REMEMBER: Supervised learning uses input-output pairs to parameterize the model for improvement.

  • Ex of Unsupervised Learning: Music recommendations by using clusters of users that have similar music taste.

What is Clustering?

No classification exists to determine data clusters. Therefore, it is a challenge to separate data in their respective classes/groups.

Differences between CLustering and Classification:

Clustering Classification
No Labels (Unsupervised) Labels/Classes (Supervised)
Determine # of Clusters is part of task Training data to determine # of classes.

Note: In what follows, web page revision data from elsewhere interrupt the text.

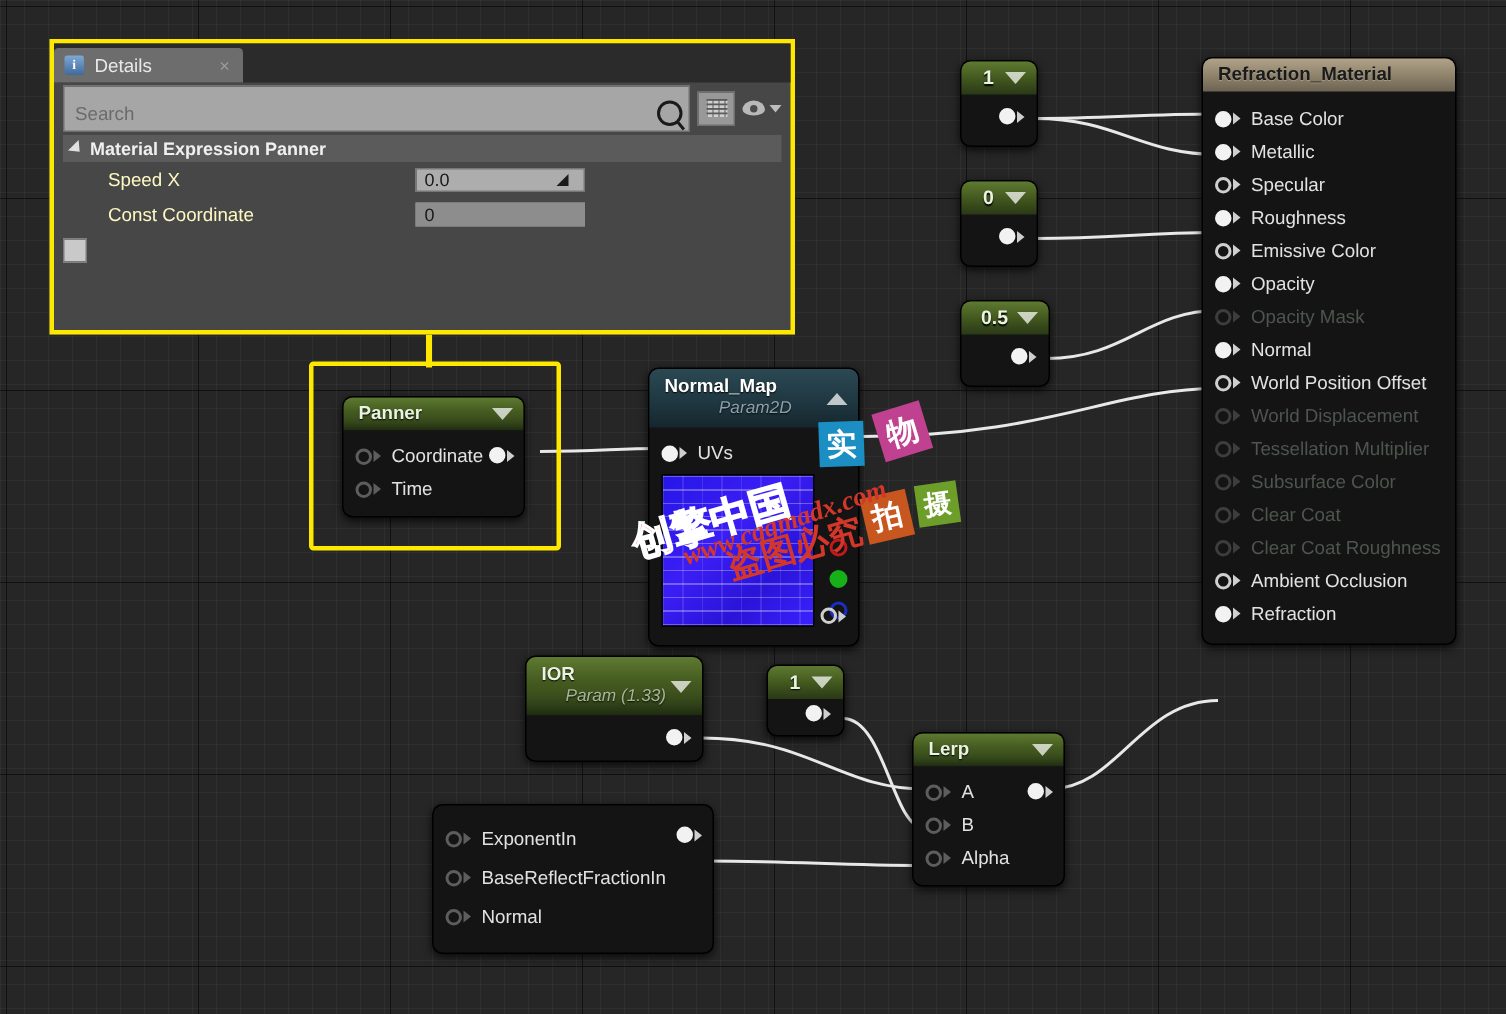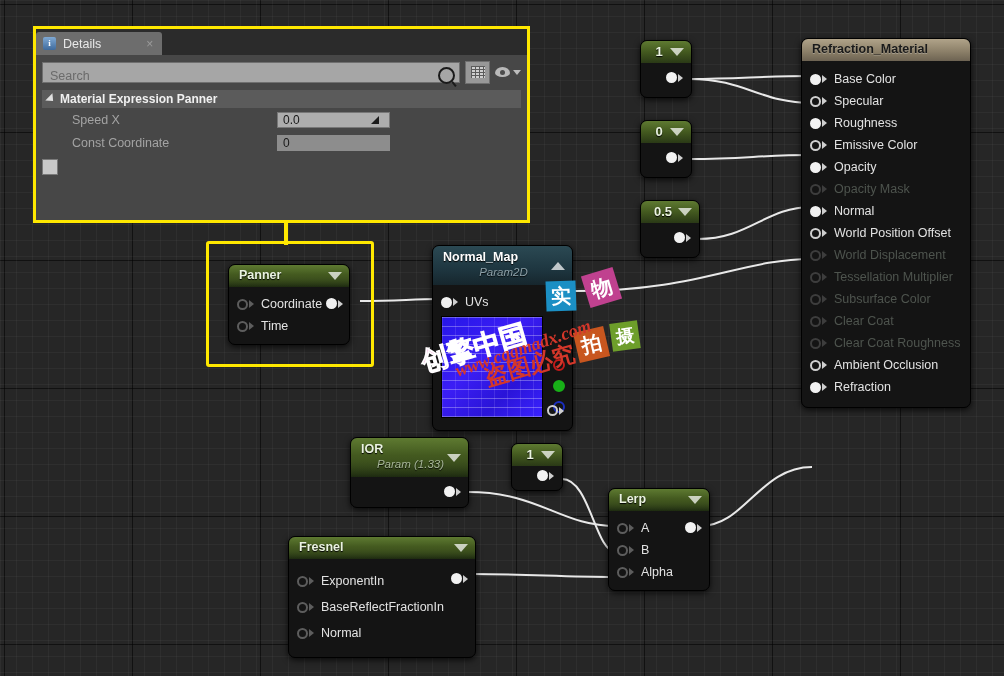--- a/index.html
+++ b/index.html
@@ -137,21 +137,21 @@
   }
   .tab-x { color:#9a9a9a; font-size:12px; margin-left:38px; }
   .info-icon {
     width:13px;height:13px;border-radius:2px;
     background:linear-gradient(to bottom,#7fa9d4,#3f6a9c);
     color:#fff;font-size:9px;font-weight:bold;line-height:13px;text-align:center;
     font-family:"Liberation Serif", serif;
   }
   .searchbar { display:flex; align-items:center; height:24px; margin:5px 6px 0 6px; gap:5px; }
   .searchfield {
-    flex:1; height:21px; background:#a6a6a6; border:1px solid #6f6f6f;
+    flex:1; height:31px; background:#a6a6a6; border:1px solid #6f6f6f;
     display:flex; align-items:center; justify-content:space-between;
     padding:7px 4px 0 7px; box-sizing:border-box;
   }
   .searchfield span { color:#6b6b6b; font-size:12.5px; }
   .mag { width:13px;height:13px;border:2px solid #1a1a1a;border-radius:50%; position:relative;}
   .mag:after{content:"";position:absolute;width:2px;height:6px;background:#1a1a1a;right:-2px;bottom:-5px;transform:rotate(-40deg);}
   .grid-btn {
     width:23px;height:21px;background:#989898;border:1px solid #6f6f6f;
     display:flex;align-items:center;justify-content:center;
   }
@@ -165,21 +165,21 @@
   .eye-caret{width:0;height:0;border-left:4px solid transparent;border-right:4px solid transparent;border-top:5px solid #bdbdbd;margin-left:3px;}
 
   .cat-row {
     margin:6px 6px 0 6px; height:18px; background:#5b5b5b;
     display:flex; align-items:center; gap:6px; padding-left:6px;
     color:#f0f0f0; font-weight:bold; font-size:12px;
   }
   .cat-tri{width:0;height:0;border-top:5px solid transparent;border-bottom:5px solid transparent;border-left:6px solid #e0e0e0;transform:rotate(45deg);}
   .props { margin:0 6px; background:#474747; }
   .prow { display:flex; align-items:center; height:23px; }
-  .plabel { width:235px; padding-left:30px; color:#a3a3a3; font-size:12.5px; box-sizing:border-box;}
+  .plabel { width:235px; padding-left:30px; color:#fef9c3; font-size:12.5px; box-sizing:border-box;}
   .pfield {
     width:113px; height:16px; background:#adadad; border:1px solid #777;
     display:flex; align-items:center; justify-content:space-between;
     padding:0 10px 0 5px; box-sizing:border-box; color:#181818; font-size:12px;
   }
   .pfield.flat{ background:#8d8d8d; border-color:#8d8d8d; justify-content:flex-start;}
   .spin { width:0;height:0;border-left:8px solid transparent;border-bottom:8px solid #1c1c1c; }
   .revert { color:#e0c232; font-size:12px; margin-left:5px; line-height:10px;}
   .cbox { width:14px;height:14px;background:#c9c9c9;border:1px solid #7a7a7a; }
 
@@ -226,20 +226,25 @@
     <div class="node-head tan">
       <span>Refraction_Material</span>
     </div>
     <div class="node-body" style="padding:7px 0 9px 0;text-align:right;">
       <div class="pinrow">
         <span class="pin filled"></span>
           <span class="pin-arrow"></span>
         <span class="pin-label">Base Color</span>
       </div>
       <div class="pinrow">
+        <span class="pin filled"></span>
+          <span class="pin-arrow"></span>
+        <span class="pin-label">Metallic</span>
+      </div>
+      <div class="pinrow">
         <span class="pin"></span>
           <span class="pin-arrow"></span>
         <span class="pin-label">Specular</span>
       </div>
       <div class="pinrow">
         <span class="pin filled"></span>
           <span class="pin-arrow"></span>
         <span class="pin-label">Roughness</span>
       </div>
       <div class="pinrow">
@@ -442,24 +447,20 @@
         <span class="pin-label">Alpha</span>
       </div>
       <span style="position:absolute; right:7px; top:11px; display:flex; align-items:center;">
         <span class="pin filled"></span>
           <span class="pin-arrow"></span>
       </span>
     </div>
   </div>
 
   <div class="node" style="left:288px; top:536px; width:186px;">
-    <div class="node-head green">
-      <span>Fresnel</span>
-      <span class="caret"></span>
-    </div>
     <div class="node-body" style="position:relative; padding:9px 0 11px 0;">
       <div class="pinrow" style="height:26px;">
         <span class="pin dim"></span>
           <span class="pin-arrow dim"></span>
         <span class="pin-label">ExponentIn</span>
       </div>
       <div class="pinrow" style="height:26px;">
         <span class="pin dim"></span>
           <span class="pin-arrow dim"></span>
         <span class="pin-label">BaseReflectFractionIn</span>

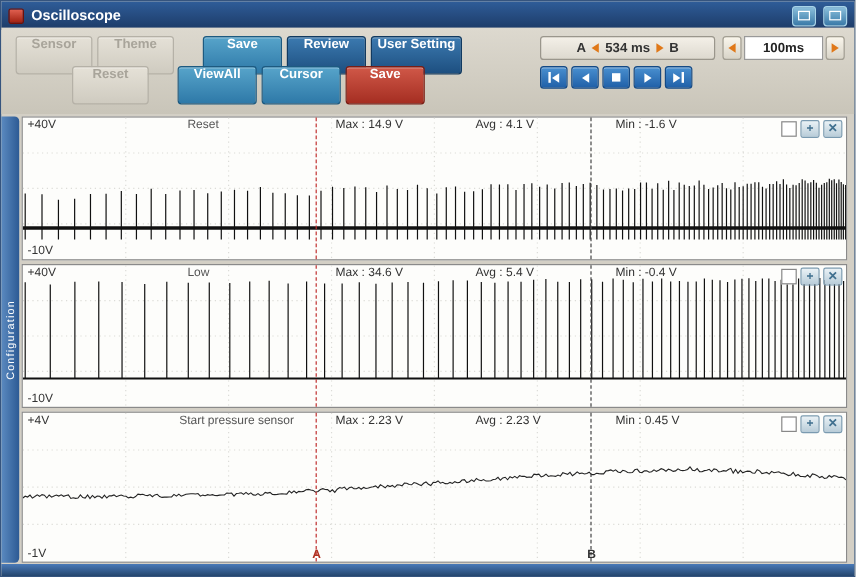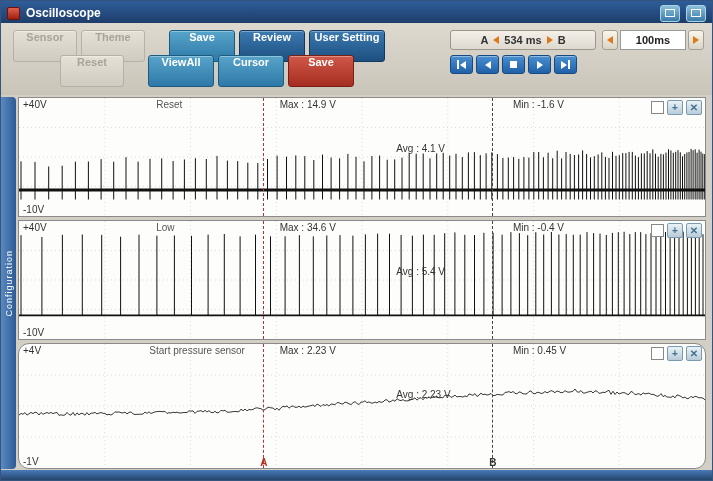--- a/index.html
+++ b/index.html
@@ -49,25 +49,25 @@
   .t-right{width:0;height:0;border-top:4px solid transparent;border-bottom:4px solid transparent;border-left:6px solid #fff;}
   .vbar{width:2px;height:9px;background:#fff;}
   .sq{width:7px;height:7px;background:#fff;}
   
   .sidebar{position:absolute;left:0;top:96px;width:15px;height:372px;cursor:pointer;
     background:linear-gradient(90deg,#5b8ac0,#2d5a94);border-radius:0 4px 4px 0;
     display:flex;align-items:center;justify-content:center;}
   .sidebar span{writing-mode:vertical-rl;transform:rotate(180deg);color:#fff;font-size:9px;letter-spacing:1px;}
   
   .channel{position:absolute;left:17px;width:688px;background:#fdfdfb;border:1px solid #8a8a8a;box-sizing:border-box;}
-  .ch0{top:96px;height:120px;} .ch1{top:219px;height:120px;} .ch2{top:342px;height:126px;border-radius:11px;}
+  .ch0{top:96px;height:120px;} .ch1{top:219px;height:120px;} .ch2{top:342px;height:126px;}
   .wave{position:absolute;left:0;top:0;}
   .ch-top{position:absolute;top:1px;left:0;right:0;height:14px;font-size:10px;color:#333;}
   .ch-top span{position:absolute;white-space:nowrap;}
-  .vmax{left:4px;} .chname{left:20%;color:#555;} .stat-max{left:38%;} .stat-avg{left:55%;margin-top:44px;} .stat-min{left:72%;}
+  .vmax{left:4px;} .chname{left:20%;color:#555;} .stat-max{left:38%;} .stat-avg{left:55%;} .stat-min{left:72%;}
   .vmin{position:absolute;bottom:1px;left:4px;font-size:10px;color:#333;}
   .ctrls{position:absolute;top:2px;right:3px;display:flex;gap:3px;align-items:center;}
   .cb{width:11px;height:11px;background:#fff;border:1px solid #888;cursor:pointer;}
   .mini{width:14px;height:13px;border:1px solid #7a9ab0;border-radius:2px;cursor:pointer;
     background:linear-gradient(#eaf2f6,#b8ccd8);color:#40708f;font-size:10px;line-height:11px;
     display:flex;align-items:center;justify-content:center;font-weight:bold;}
   .cursor{position:absolute;top:0;bottom:0;width:0;border-left:1px dashed #c03030;cursor:ew-resize;}
   .cur-b{border-left:1px dashed #444;}
   .cur-label{position:absolute;bottom:0;font-size:10px;font-weight:bold;}
   .la{color:#b03020;} .lb{color:#333;}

Dimensionality Reduction w/ Principal Compinents Analysis (PCA):

Linearly transforms input features by removing the correlated features w/ the objection of maximizing the variance

OG Dataset ->PCA-> Dataset represented w/ components -> Choose the PCs that explain a certain variability in the data -> Apply the ML Algo

  • PCA is a “feature extraction” method, because the original input features are transformed and not included.
  • A “feature selection” method selects a subset of input features that explain a certain percentage of variability.
  • The input features that are not selected are eliminated (feature elimination).

REMEMBER: A lot of input features does not necessarily mean they are useful!

Input/Output Types

  1. Binary (Categorical w/ two possible values)
  2. Categorical (W/ more than 2 possible values)
  3. Real-valued (continuous)

Examples of each type:

  • Real-valued: 7, 9, -3.3, 10001, …
  • Binary: {0,1}, {yes,no}, {pass,fail}, …
  • Categorical: {‘Panda’, ‘Cat’, ‘Lion’}, {‘Sedan’, ‘Sport’, ‘Truck’}, …

We cannot use single integers to represent classes because the numbers have a natural order.

Two Interpretations

  1. Frequentist Probabilities represent long run frequencies of events.
  • Ex: If we flip a coin many times, we expect half of those flips to land on heads.
  1. Bayesian Probability is used to quantify our uncertainty about something.
  • Ex: Probability a coin lands on heads is 0.5. We can also believe that it will equally likely to land on heads or tails on the next toss.